▸ Given data
*** Begin section ***

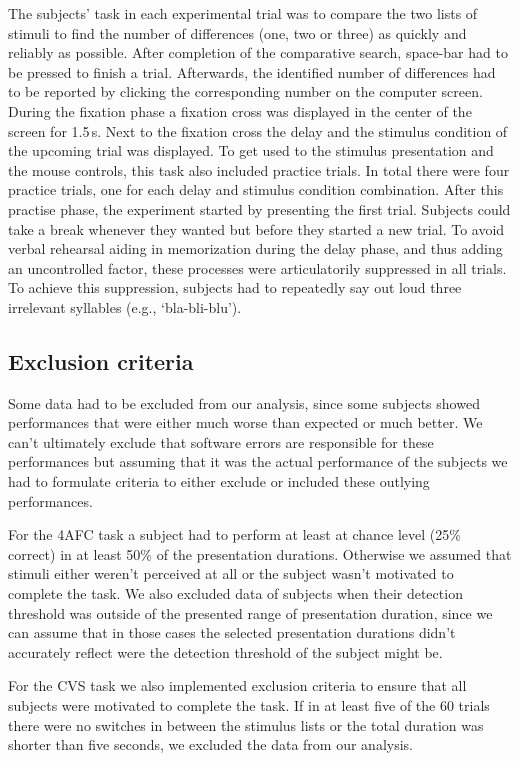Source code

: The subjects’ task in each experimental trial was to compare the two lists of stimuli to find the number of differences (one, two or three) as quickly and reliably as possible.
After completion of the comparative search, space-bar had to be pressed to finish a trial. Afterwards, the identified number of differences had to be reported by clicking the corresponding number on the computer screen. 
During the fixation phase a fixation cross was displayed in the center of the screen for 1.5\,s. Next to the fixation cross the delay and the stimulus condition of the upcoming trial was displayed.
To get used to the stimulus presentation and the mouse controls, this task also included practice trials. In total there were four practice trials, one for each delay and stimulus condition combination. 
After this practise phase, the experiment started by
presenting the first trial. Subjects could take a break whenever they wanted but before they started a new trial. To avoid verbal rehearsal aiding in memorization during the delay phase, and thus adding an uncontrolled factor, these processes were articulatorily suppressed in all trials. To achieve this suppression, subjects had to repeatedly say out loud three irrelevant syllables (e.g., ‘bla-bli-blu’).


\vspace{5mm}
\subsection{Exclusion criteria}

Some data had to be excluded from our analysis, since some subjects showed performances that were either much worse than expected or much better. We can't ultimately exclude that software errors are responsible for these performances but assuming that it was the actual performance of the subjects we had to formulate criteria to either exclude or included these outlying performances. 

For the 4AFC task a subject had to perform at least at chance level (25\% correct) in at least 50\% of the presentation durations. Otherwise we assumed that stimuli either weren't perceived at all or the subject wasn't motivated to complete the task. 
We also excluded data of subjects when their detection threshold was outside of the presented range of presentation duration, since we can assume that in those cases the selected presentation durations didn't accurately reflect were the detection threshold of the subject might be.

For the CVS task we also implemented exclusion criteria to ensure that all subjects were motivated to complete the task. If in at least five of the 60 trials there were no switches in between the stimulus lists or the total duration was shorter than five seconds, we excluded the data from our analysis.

*** End section ***

▸ Task objective
From the opening line of the entries above to the line containing "During the fixation", please transcribe each line exactly, skipping every picture.

▸ Finished task
Source code

: The subjects’ task in each experimental trial was to compare the two lists of stimuli to find the number of differences (one, two or three) as quickly and reliably as possible.
After completion of the comparative search, space-bar had to be pressed to finish a trial. Afterwards, the identified number of differences had to be reported by clicking the corresponding number on the computer screen. 
During the fixation phase a fixation cross was displayed in the center of the screen for 1.5\,s. Next to the fixation cross the delay and the stimulus condition of the upcoming trial was displayed.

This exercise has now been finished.